Find x in a^x = a (mod n)

Question

I want to calculate a^m mod n, where n is a prime number, and m is very large. Rather doing this with binary power calculation, I'd like to find such x that a^x = a (mod n) and then calculate a^{(m mod x)} mod n.

Obviously such x exists for any a, because powers mod n loop at some point, but I didn't find out how to calculate it with modular arithmetics. I wonder if I missed something or maybe there exists some numerical method for that?

Answer 1

Your modulus is prime, that makes it easy to get a start, as by Fermat's (inappropriately dubbed "little") theorem, then

a^n ≡ a (mod n)

for all a. Equivalent is the formulation

a^(n-1) ≡ 1 (mod n),  if n doesn't divide a.

Then you have

a^m ≡ 0 (mod n) if a ≡ 0 (mod n) and m > 0

and

a^m ≡ a^(m % (n-1)) (mod n) otherwise

(note that your suggested a^(m % x) is in general not correct, if m = q*x + r, you'd have

a^m ≡ (a^x)^q * a^r ≡ a^q * a^r ≡ a^(q+r) (mod n)

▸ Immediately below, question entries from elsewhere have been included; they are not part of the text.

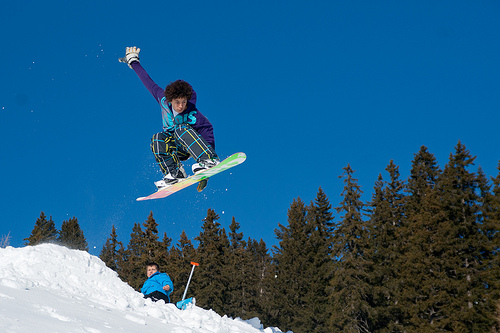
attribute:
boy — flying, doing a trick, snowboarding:
[118, 46, 218, 191]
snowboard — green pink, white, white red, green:
[136, 152, 247, 201]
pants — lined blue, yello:
[150, 123, 216, 174]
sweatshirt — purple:
[130, 60, 213, 149]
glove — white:
[117, 46, 140, 66]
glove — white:
[196, 178, 208, 192]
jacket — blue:
[140, 272, 173, 300]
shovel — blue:
[176, 260, 199, 310]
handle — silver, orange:
[180, 260, 199, 301]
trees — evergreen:
[23, 139, 500, 332]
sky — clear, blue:
[1, 0, 500, 259]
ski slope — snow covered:
[1, 242, 282, 332]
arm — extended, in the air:
[118, 46, 164, 103]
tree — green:
[326, 161, 385, 332]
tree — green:
[260, 197, 328, 332]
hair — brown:
[164, 80, 195, 102]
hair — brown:
[145, 261, 160, 270]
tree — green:
[198, 208, 227, 318]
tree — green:
[27, 210, 46, 244]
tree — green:
[65, 217, 88, 252]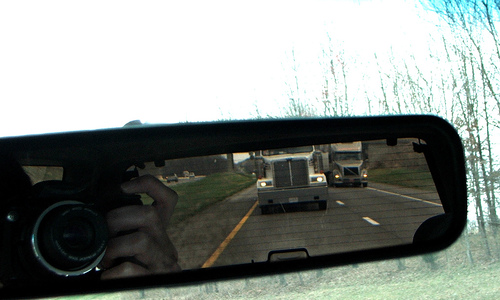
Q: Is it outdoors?
A: Yes, it is outdoors.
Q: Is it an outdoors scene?
A: Yes, it is outdoors.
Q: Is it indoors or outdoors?
A: It is outdoors.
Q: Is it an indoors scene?
A: No, it is outdoors.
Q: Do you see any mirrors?
A: Yes, there is a mirror.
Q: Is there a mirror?
A: Yes, there is a mirror.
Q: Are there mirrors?
A: Yes, there is a mirror.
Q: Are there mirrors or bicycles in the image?
A: Yes, there is a mirror.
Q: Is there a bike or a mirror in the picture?
A: Yes, there is a mirror.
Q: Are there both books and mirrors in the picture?
A: No, there is a mirror but no books.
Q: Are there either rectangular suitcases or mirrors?
A: Yes, there is a rectangular mirror.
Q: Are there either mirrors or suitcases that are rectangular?
A: Yes, the mirror is rectangular.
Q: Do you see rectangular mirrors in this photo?
A: Yes, there is a rectangular mirror.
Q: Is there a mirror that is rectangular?
A: Yes, there is a mirror that is rectangular.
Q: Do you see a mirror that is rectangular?
A: Yes, there is a mirror that is rectangular.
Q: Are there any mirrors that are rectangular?
A: Yes, there is a mirror that is rectangular.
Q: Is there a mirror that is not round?
A: Yes, there is a rectangular mirror.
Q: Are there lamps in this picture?
A: No, there are no lamps.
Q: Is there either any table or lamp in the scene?
A: No, there are no lamps or tables.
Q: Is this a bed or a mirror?
A: This is a mirror.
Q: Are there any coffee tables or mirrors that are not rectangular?
A: No, there is a mirror but it is rectangular.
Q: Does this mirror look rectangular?
A: Yes, the mirror is rectangular.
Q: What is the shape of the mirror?
A: The mirror is rectangular.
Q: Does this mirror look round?
A: No, the mirror is rectangular.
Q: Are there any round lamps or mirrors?
A: No, there is a mirror but it is rectangular.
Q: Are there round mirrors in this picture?
A: No, there is a mirror but it is rectangular.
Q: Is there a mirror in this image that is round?
A: No, there is a mirror but it is rectangular.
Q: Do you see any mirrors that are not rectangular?
A: No, there is a mirror but it is rectangular.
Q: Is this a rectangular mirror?
A: Yes, this is a rectangular mirror.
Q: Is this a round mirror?
A: No, this is a rectangular mirror.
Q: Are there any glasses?
A: No, there are no glasses.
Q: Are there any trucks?
A: Yes, there are trucks.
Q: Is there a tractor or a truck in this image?
A: Yes, there are trucks.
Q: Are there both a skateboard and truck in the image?
A: No, there are trucks but no skateboards.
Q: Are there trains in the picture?
A: No, there are no trains.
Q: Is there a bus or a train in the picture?
A: No, there are no trains or buses.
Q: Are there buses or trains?
A: No, there are no trains or buses.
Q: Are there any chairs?
A: No, there are no chairs.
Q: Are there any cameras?
A: Yes, there is a camera.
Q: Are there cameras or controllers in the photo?
A: Yes, there is a camera.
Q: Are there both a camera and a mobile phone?
A: No, there is a camera but no cell phones.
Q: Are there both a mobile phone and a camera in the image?
A: No, there is a camera but no cell phones.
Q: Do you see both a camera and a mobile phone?
A: No, there is a camera but no cell phones.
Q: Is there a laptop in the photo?
A: No, there are no laptops.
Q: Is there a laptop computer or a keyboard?
A: No, there are no laptops or keyboards.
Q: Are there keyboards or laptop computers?
A: No, there are no laptop computers or keyboards.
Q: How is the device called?
A: The device is a camera.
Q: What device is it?
A: The device is a camera.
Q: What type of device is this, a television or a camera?
A: This is a camera.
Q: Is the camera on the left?
A: Yes, the camera is on the left of the image.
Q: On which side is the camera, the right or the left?
A: The camera is on the left of the image.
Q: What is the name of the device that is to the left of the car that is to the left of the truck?
A: The device is a camera.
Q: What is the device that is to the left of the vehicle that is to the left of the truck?
A: The device is a camera.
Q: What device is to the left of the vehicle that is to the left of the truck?
A: The device is a camera.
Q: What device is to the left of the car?
A: The device is a camera.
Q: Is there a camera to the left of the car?
A: Yes, there is a camera to the left of the car.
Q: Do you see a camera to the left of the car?
A: Yes, there is a camera to the left of the car.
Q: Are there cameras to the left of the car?
A: Yes, there is a camera to the left of the car.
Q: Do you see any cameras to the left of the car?
A: Yes, there is a camera to the left of the car.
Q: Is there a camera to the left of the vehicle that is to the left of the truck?
A: Yes, there is a camera to the left of the car.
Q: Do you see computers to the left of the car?
A: No, there is a camera to the left of the car.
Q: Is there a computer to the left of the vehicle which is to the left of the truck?
A: No, there is a camera to the left of the car.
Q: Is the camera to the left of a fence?
A: No, the camera is to the left of a car.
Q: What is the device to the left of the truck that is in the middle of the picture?
A: The device is a camera.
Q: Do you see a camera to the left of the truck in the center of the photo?
A: Yes, there is a camera to the left of the truck.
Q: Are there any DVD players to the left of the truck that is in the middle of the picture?
A: No, there is a camera to the left of the truck.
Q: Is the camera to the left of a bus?
A: No, the camera is to the left of the truck.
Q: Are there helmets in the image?
A: No, there are no helmets.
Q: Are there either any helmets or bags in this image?
A: No, there are no helmets or bags.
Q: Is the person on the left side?
A: Yes, the person is on the left of the image.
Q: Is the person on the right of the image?
A: No, the person is on the left of the image.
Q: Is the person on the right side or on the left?
A: The person is on the left of the image.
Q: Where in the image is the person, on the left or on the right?
A: The person is on the left of the image.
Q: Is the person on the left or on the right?
A: The person is on the left of the image.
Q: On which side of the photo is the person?
A: The person is on the left of the image.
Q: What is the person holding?
A: The person is holding the camera.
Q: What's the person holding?
A: The person is holding the camera.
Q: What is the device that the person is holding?
A: The device is a camera.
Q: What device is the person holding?
A: The person is holding the camera.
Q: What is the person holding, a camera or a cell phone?
A: The person is holding a camera.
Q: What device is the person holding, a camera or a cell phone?
A: The person is holding a camera.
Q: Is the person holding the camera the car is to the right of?
A: Yes, the person is holding the camera.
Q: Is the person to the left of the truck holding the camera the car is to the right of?
A: Yes, the person is holding the camera.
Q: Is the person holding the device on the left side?
A: Yes, the person is holding the camera.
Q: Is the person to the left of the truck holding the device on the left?
A: Yes, the person is holding the camera.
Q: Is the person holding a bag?
A: No, the person is holding the camera.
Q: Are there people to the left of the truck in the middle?
A: Yes, there is a person to the left of the truck.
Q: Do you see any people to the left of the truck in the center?
A: Yes, there is a person to the left of the truck.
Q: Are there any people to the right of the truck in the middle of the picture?
A: No, the person is to the left of the truck.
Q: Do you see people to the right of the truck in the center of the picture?
A: No, the person is to the left of the truck.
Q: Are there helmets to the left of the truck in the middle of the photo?
A: No, there is a person to the left of the truck.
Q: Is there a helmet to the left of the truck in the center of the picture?
A: No, there is a person to the left of the truck.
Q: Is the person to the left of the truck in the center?
A: Yes, the person is to the left of the truck.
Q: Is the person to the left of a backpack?
A: No, the person is to the left of the truck.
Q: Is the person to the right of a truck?
A: No, the person is to the left of a truck.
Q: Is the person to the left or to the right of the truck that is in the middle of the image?
A: The person is to the left of the truck.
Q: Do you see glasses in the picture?
A: No, there are no glasses.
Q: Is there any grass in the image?
A: Yes, there is grass.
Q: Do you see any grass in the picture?
A: Yes, there is grass.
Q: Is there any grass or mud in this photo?
A: Yes, there is grass.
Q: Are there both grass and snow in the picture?
A: No, there is grass but no snow.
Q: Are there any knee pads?
A: No, there are no knee pads.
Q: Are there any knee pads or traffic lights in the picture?
A: No, there are no knee pads or traffic lights.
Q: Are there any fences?
A: No, there are no fences.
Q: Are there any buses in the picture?
A: No, there are no buses.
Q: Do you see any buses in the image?
A: No, there are no buses.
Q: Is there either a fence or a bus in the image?
A: No, there are no buses or fences.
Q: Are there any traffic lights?
A: No, there are no traffic lights.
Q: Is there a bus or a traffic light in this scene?
A: No, there are no traffic lights or buses.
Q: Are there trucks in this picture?
A: Yes, there is a truck.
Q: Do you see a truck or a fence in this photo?
A: Yes, there is a truck.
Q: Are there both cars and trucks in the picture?
A: Yes, there are both a truck and a car.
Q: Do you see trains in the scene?
A: No, there are no trains.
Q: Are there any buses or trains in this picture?
A: No, there are no trains or buses.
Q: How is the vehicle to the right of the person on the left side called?
A: The vehicle is a truck.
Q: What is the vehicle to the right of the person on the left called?
A: The vehicle is a truck.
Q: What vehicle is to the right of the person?
A: The vehicle is a truck.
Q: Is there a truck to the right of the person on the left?
A: Yes, there is a truck to the right of the person.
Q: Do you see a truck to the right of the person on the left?
A: Yes, there is a truck to the right of the person.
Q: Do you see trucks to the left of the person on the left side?
A: No, the truck is to the right of the person.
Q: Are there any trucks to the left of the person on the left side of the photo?
A: No, the truck is to the right of the person.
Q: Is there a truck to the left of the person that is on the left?
A: No, the truck is to the right of the person.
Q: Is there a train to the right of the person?
A: No, there is a truck to the right of the person.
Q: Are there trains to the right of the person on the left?
A: No, there is a truck to the right of the person.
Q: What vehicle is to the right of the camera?
A: The vehicle is a truck.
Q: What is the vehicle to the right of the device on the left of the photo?
A: The vehicle is a truck.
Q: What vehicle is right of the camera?
A: The vehicle is a truck.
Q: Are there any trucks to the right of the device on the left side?
A: Yes, there is a truck to the right of the camera.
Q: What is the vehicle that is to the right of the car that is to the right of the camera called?
A: The vehicle is a truck.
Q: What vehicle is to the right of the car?
A: The vehicle is a truck.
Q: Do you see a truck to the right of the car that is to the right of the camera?
A: Yes, there is a truck to the right of the car.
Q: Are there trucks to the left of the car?
A: No, the truck is to the right of the car.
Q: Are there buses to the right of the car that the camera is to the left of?
A: No, there is a truck to the right of the car.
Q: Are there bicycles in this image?
A: No, there are no bicycles.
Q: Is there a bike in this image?
A: No, there are no bikes.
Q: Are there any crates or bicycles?
A: No, there are no bicycles or crates.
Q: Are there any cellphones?
A: No, there are no cellphones.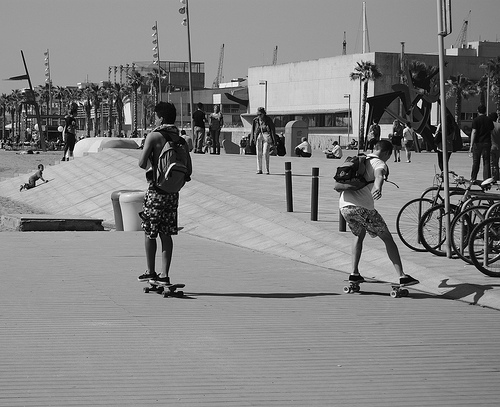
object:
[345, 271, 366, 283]
sneakers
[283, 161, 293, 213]
poles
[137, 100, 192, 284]
man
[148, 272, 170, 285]
shoes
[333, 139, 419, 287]
boy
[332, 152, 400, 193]
backpack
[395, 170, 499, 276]
bicycles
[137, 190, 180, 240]
shorts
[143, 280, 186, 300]
skateboard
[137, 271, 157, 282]
shoes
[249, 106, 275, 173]
woman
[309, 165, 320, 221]
black poles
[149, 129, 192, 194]
backpack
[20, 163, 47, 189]
child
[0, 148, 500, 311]
slope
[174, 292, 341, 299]
shadow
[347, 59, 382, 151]
palm tree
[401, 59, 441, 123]
palm tree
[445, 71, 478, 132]
palm tree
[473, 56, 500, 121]
palm tree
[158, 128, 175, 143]
black strap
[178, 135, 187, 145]
black strap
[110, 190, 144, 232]
cans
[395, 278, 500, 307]
shadow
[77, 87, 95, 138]
palm tree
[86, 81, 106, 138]
palm tree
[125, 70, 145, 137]
palm tree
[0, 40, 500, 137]
building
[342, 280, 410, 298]
skateboard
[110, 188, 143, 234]
trashcan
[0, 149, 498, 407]
sidewalk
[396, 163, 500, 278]
rack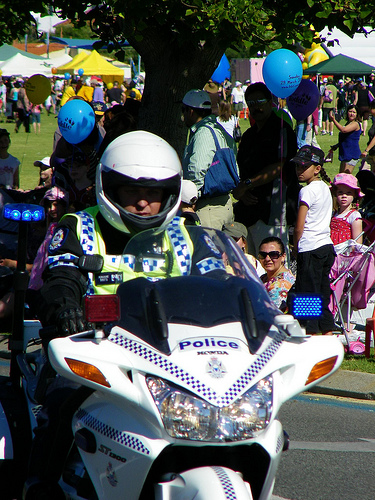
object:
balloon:
[261, 47, 303, 102]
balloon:
[57, 100, 97, 147]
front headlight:
[147, 376, 272, 438]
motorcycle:
[3, 241, 348, 498]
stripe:
[67, 327, 282, 496]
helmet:
[93, 129, 184, 237]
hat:
[291, 143, 324, 163]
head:
[295, 158, 318, 181]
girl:
[295, 144, 332, 334]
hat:
[331, 173, 365, 198]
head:
[336, 184, 357, 209]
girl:
[325, 167, 363, 248]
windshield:
[120, 215, 260, 292]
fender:
[163, 438, 263, 500]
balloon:
[304, 44, 331, 65]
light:
[293, 294, 322, 317]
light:
[84, 294, 122, 323]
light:
[64, 353, 112, 389]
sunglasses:
[247, 99, 274, 108]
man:
[234, 80, 293, 220]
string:
[275, 97, 290, 246]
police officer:
[41, 129, 276, 357]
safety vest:
[70, 205, 195, 297]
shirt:
[298, 183, 332, 252]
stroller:
[328, 237, 374, 360]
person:
[184, 88, 243, 239]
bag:
[189, 126, 239, 201]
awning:
[51, 48, 124, 86]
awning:
[3, 53, 51, 80]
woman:
[321, 106, 367, 170]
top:
[338, 122, 364, 160]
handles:
[49, 304, 87, 339]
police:
[178, 333, 240, 354]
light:
[305, 355, 337, 389]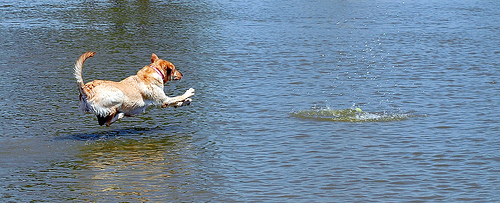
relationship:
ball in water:
[354, 106, 362, 113] [0, 0, 500, 202]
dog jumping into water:
[72, 47, 196, 127] [0, 0, 500, 202]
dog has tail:
[72, 47, 196, 127] [73, 49, 96, 86]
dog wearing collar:
[72, 47, 196, 127] [150, 63, 168, 86]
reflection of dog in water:
[50, 122, 179, 163] [0, 0, 500, 202]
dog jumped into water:
[72, 47, 196, 127] [0, 0, 500, 202]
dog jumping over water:
[72, 47, 196, 127] [0, 0, 500, 202]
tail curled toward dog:
[73, 49, 96, 86] [72, 47, 196, 127]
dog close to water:
[72, 47, 196, 127] [0, 0, 500, 202]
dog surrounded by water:
[72, 47, 196, 127] [0, 0, 500, 202]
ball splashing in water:
[354, 106, 362, 113] [0, 0, 500, 202]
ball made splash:
[354, 106, 362, 113] [287, 77, 412, 124]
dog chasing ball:
[72, 47, 196, 127] [354, 106, 362, 113]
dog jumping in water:
[72, 47, 196, 127] [0, 0, 500, 202]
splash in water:
[287, 77, 412, 124] [0, 0, 500, 202]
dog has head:
[72, 47, 196, 127] [150, 52, 182, 84]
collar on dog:
[150, 63, 168, 86] [72, 47, 196, 127]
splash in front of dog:
[287, 77, 412, 124] [72, 47, 196, 127]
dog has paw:
[72, 47, 196, 127] [186, 82, 195, 98]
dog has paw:
[72, 47, 196, 127] [181, 98, 192, 108]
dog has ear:
[72, 47, 196, 127] [164, 62, 176, 74]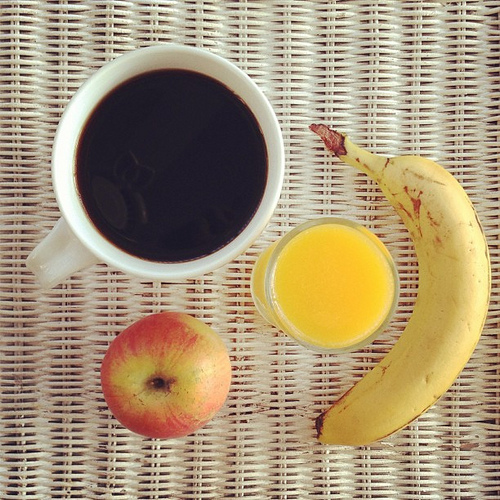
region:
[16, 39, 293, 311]
The coffee cup is full.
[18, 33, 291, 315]
The coffee cup is white.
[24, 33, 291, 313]
The coffee cup has a handle.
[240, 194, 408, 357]
The glass is full.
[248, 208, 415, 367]
The glass is clear.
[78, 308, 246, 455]
The apple is round.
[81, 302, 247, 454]
The apple is unpeeled.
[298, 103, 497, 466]
The banana is yellow.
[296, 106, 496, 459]
The banana is ripe.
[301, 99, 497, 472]
The banana is unpeeled.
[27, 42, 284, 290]
aerial view of a coffee cup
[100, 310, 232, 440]
an apple of two colors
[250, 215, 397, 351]
a glass of orange juice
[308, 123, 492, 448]
an unpeeled banana on the table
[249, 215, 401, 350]
full glass of orange juice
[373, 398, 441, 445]
a dark spot on the banana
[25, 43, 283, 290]
coffee and a ceramic cup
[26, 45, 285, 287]
a fresh cup of coffee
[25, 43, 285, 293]
a steaming cup of coffee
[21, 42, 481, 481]
Fruit and beverages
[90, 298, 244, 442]
This is an apple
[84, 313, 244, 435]
The apple is round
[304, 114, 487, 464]
This is a banana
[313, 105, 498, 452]
The banana is curved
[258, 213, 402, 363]
This is a glass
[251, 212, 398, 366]
The glass contains orange juice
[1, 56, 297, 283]
This is a coffee mug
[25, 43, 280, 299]
The mug is made of glass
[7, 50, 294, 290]
The mug contains coffee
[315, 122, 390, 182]
stem of a yellow ripe banana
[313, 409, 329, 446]
bottom tip of a ripe yellow banana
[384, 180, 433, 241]
brown spots on a whole banana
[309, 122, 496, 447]
whole yellow banana on a table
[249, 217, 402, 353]
clear glass filled with orange juice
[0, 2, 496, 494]
white wicker table with a meal on it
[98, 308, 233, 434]
red and yellow whole apple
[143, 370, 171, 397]
stem of a whole apple on a table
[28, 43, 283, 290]
white mug on a wicker table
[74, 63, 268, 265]
black coffee in a white mug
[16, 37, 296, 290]
coffee in a white cup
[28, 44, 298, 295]
cup of cofee on a white wicker table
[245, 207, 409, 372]
glass of orange juice on white wicker table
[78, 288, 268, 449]
red and yellow apple on white wicker table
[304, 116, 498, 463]
Yellow banana on white wicker table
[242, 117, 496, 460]
yellow banana next to glass of orange juice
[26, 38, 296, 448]
cup of coffee next to an apple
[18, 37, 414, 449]
cup of coffee next to orange juice and apple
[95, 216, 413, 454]
red and yellow apple next to orange juice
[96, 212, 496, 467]
glass of orange juice next to fruit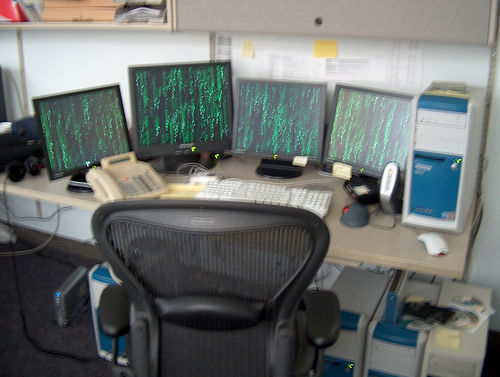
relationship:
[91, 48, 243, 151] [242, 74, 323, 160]
monitor on desk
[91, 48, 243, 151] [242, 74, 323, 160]
comptuer in desk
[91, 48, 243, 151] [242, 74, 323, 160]
computer in desk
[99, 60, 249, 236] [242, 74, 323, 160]
computer on desk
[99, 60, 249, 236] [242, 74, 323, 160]
computer in desk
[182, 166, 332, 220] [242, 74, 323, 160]
keybaord in desk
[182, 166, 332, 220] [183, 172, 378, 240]
keyboard on desk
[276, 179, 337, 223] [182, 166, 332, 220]
key on keyboard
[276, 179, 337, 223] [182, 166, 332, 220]
key in keyboard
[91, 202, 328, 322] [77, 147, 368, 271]
chair in office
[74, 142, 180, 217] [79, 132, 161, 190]
phone in desk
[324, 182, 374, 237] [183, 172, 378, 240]
mouse on desk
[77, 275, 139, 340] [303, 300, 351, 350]
armrest on chair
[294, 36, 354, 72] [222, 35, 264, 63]
paper on wall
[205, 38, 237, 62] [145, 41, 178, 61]
white comptuer tower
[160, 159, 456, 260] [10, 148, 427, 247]
surface of desk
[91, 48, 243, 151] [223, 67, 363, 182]
monitor on desk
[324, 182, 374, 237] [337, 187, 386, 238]
mouse on desk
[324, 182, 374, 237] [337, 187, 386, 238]
mouse in desk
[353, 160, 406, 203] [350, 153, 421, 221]
modem in desk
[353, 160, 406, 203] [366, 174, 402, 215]
modem in light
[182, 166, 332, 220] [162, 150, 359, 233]
keyboard in desk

and you'd need to repeat that reduction for q+r until you obtain an exponent smaller than x).

If you are really interested in the smallest x > 1 such that a^x ≡ a (mod n), again the case of a ≡ 0 (mod n) is trivial [x = 2], and for the other cases, let y = min { k > 0 : a^k ≡ 1 (mod n) }, then the desired x = y+1, and, since the units in the ring Z/(n) form a (cyclic) group of order n-1, we know that y is a divisor of n-1.

If you have the factorisation of n-1, the divisors and hence candidates for y are easily found and checked, so it isn't too much work to find y then - but it usually is still far more work than computing a^r (mod n) for one single 0 <= r < n-1.

Finding the factorisation of n-1 can be trivial (e.g. for Fermat primes), but it can also be very hard. In addition to the fact that finding the exact period of a modulo n is usually far more work than just computing a^r (mod n) for some 0 <= r < n-1, that makes it very doubtful whether it's worth even attempting to reduce the exponent further.

Generally, when the modulus is not a prime, the case when gcd(a,n) = 1 is analogous, with n-1 replaced by λ(n) [where λ is the Carmichael function, which yields the smallest exponent of the group of units of Z/(n); for primes n, we have λ(n) = n-1].